"fastest" curve through n points I'm programming an AI for a race game, where my car has to drive through some checkpoints. If I let it drive straight in direction of the checkpoints, it has to slow down and make a huge turn after each checkpoint.
So I thought, I could calculate a curve through this checkpoints, which should be a trade-off between having the least possible curvature and being as short as possible.
If I have for example this 4 checkpoints:
\begin{align*}
&A(6,8)\\
&B(10,2)\\
&C(6,3)\\
&D(2,2)
\end{align*}
Then the curve should look approximately like this.
How can I calculate this? It has something to do with splines, but I'm not a mathematician and it's quite hard for me to find some understandable sources.
I think the easiest for me, would be, if somebody could provide an example, how to calculate the curve in my example?
 A: The shortest possible curve would connect the points with straight lines. But that would mean essentially infinite curvature when you suddenly change direction. To smooth out the transition you have to lengthen the curve.
That means you have to specify some kind of tradeoff between length and curvature. You are right that various kinds of splines or bezier curves will do that. It's probably what Adobe has done; they keep their calculation under the hood in the software. 
Why do you need to do the calculation yourself?

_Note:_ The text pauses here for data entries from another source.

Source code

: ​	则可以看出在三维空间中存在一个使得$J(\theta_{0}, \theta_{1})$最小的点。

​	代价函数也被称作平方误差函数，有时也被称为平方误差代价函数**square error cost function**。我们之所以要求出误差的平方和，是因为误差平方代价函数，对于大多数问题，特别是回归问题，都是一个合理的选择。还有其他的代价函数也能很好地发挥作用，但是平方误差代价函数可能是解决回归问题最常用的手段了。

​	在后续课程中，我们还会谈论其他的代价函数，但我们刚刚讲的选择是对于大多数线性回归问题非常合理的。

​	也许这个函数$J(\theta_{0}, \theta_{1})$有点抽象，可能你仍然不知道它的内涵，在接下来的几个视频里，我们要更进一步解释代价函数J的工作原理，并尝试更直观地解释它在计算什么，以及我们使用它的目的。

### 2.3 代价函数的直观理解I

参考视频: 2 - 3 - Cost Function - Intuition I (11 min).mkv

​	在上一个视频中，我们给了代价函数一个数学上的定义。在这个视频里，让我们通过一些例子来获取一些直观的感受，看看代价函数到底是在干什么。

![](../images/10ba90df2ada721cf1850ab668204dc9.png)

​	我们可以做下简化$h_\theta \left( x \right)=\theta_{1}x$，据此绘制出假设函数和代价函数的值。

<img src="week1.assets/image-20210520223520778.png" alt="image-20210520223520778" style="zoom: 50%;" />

A: I think what you are looking for is the so called Minimum Energy Curve (or Minimum Energy Spline), which is constructed by minimizing a certain energy functional of the curve while treating the interpolated points as constraint. 
The following shows a typical energy functional 
$$E(t) = (1-w)\int_0^1{||c'(t)||^2dt} + w\int_0^1{\kappa(t)^2dt} $$
where $c'(t)$ is the first derivative of the curve $c(t)$, $\kappa(t)$ is the curvature of the curve and $0.0 \le w \le 1.0$. The first integral term represents the stretch energy and the second integral the bending energy of the curve. You can choose to minimize the stretch energy or the bending energy alone by using $w=0.0$ or $1.0$ respectively or you can choose to minimize a combination of both.
Because the existence of the nonlinear term $\kappa(t)$, it is often desired to replace the curvature by the second derivative as
$$E_s(t) = (1-w)\int_0^1{||c'(t)||^2dt} + w\int_0^1{||c''(t)||^2dt} $$
so that the solution can be easily found by solving a linear equation set.